A faithful retyping of every entry below is wanted, with images left out.
*** Material to process Section Begins ***
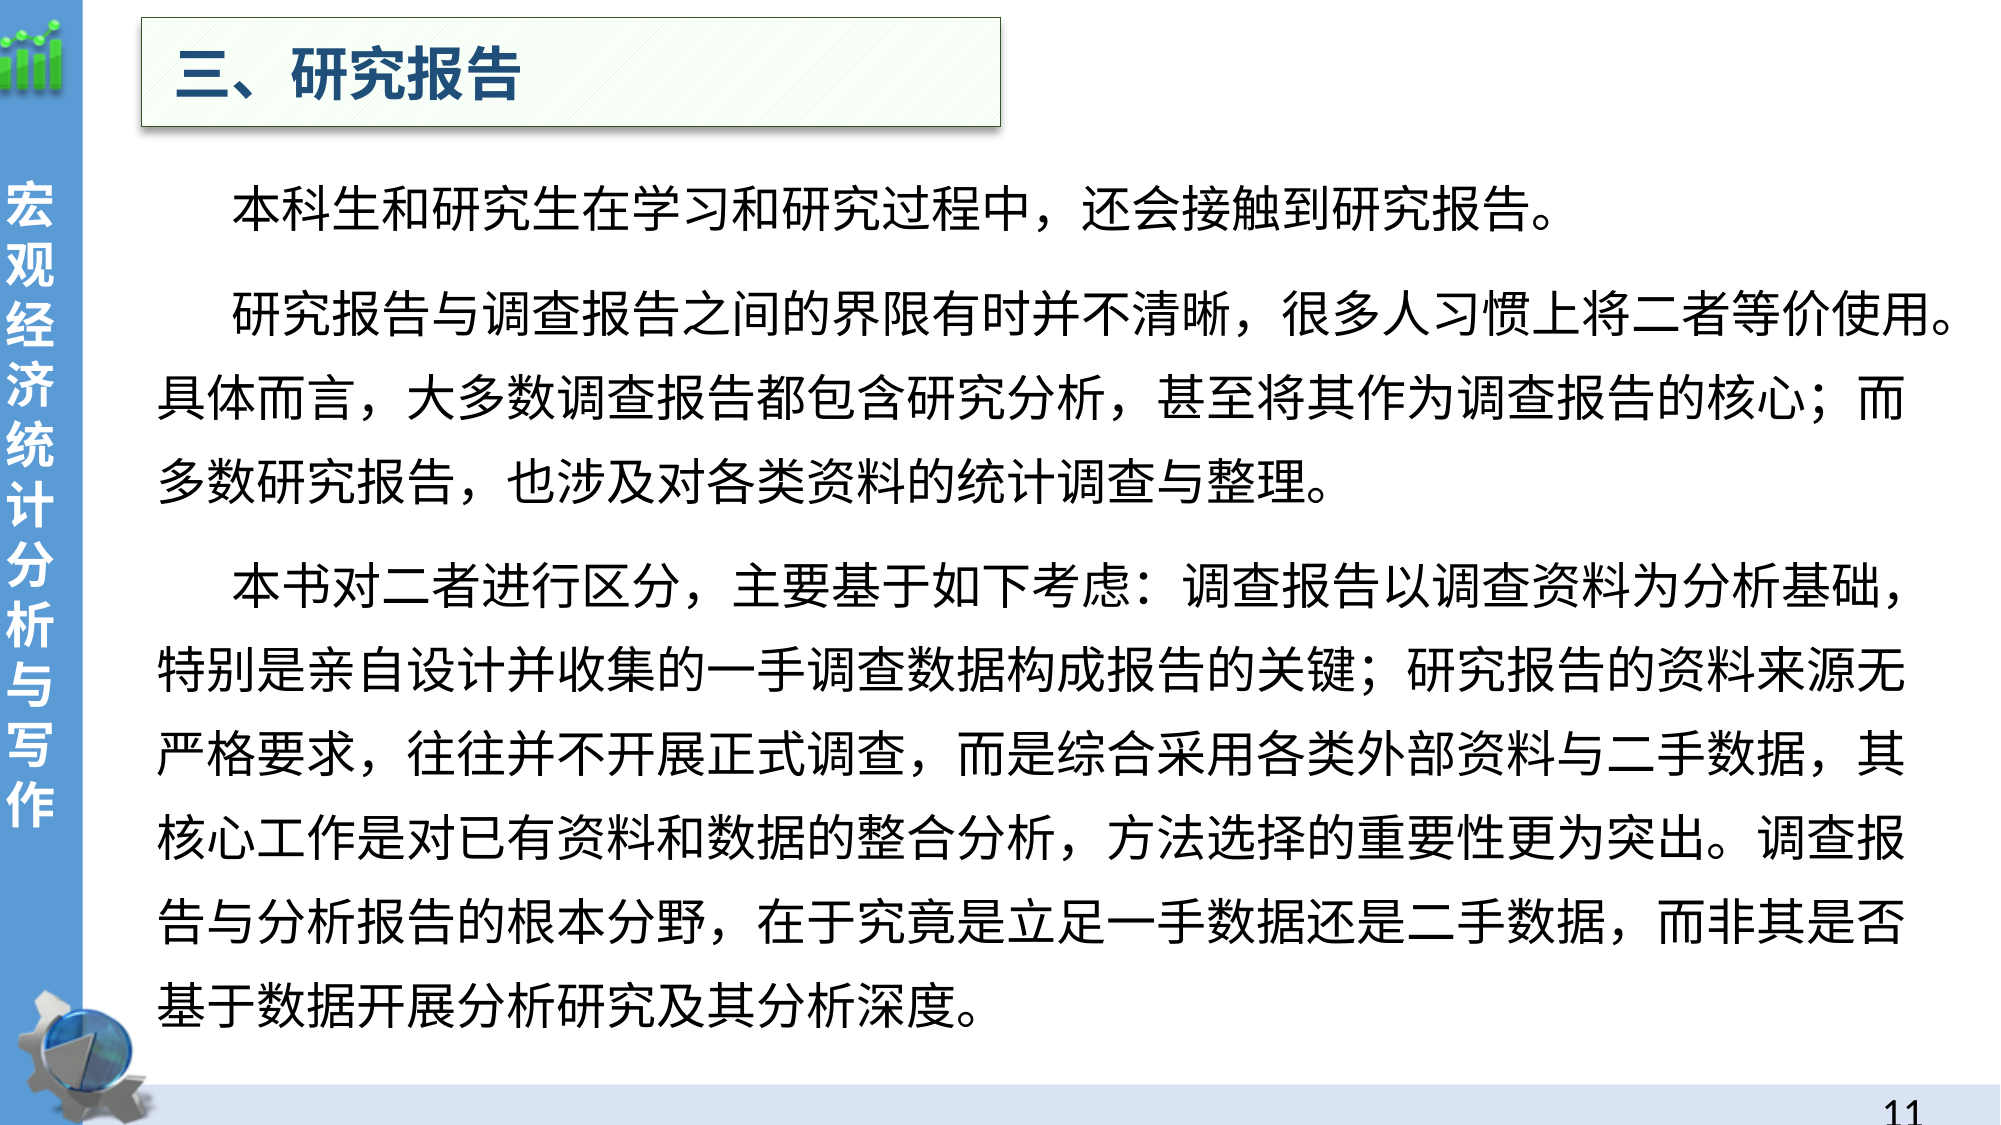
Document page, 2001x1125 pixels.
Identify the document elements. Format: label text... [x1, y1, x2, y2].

slide_number 10 [1786, 1085, 1940, 1125]
text_box 三、研究报告 [141, 17, 1000, 127]
picture [0, 0, 2001, 1125]
list 本科生和研究生在学习和研究过程中，还会接触到研究报告。 研究报告与调查报告之间的界限有时并不清晰，很多人习惯上将二者等价使用。具体而言，大多数调查报告都包含研究分析，甚至将其作为调查报告的核心；而多数研究报告，也涉及对各类资料的统计调查与整理。 本书对二者进行区分，主要基于如下考虑：调查报告以调查资料为分析基础，特别是亲自设计并收集的一手调查数据构成报告的关键；研究报告的资料来源无严格要求，往往并不开展正式调查，而是综合采用各类外部资料与二手数据，其核心工作是对已有资料和数据的整合分析，方法选择的重要性更为突出。调查报告与分析报告的根本分野，在于究竟是立足一手数据还是二手数据，而非其是否基于数据开展分析研究及其分析深度。 [141, 145, 1958, 1086]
*** Material to process Section Ends ***
| Output |
Document page, 2001x1125 pixels.
Identify the document elements. Format: label text... [x1, y1, x2, y2].

slide_number 10 [1786, 1085, 1940, 1125]
text_box 三、研究报告 [141, 17, 1000, 127]
picture [0, 0, 2001, 1125]
list 本科生和研究生在学习和研究过程中，还会接触到研究报告。 研究报告与调查报告之间的界限有时并不清晰，很多人习惯上将二者等价使用。具体而言，大多数调查报告都包含研究分析，甚至将其作为调查报告的核心；而多数研究报告，也涉及对各类资料的统计调查与整理。 本书对二者进行区分，主要基于如下考虑：调查报告以调查资料为分析基础，特别是亲自设计并收集的一手调查数据构成报告的关键；研究报告的资料来源无严格要求，往往并不开展正式调查，而是综合采用各类外部资料与二手数据，其核心工作是对已有资料和数据的整合分析，方法选择的重要性更为突出。调查报告与分析报告的根本分野，在于究竟是立足一手数据还是二手数据，而非其是否基于数据开展分析研究及其分析深度。 [141, 145, 1958, 1086]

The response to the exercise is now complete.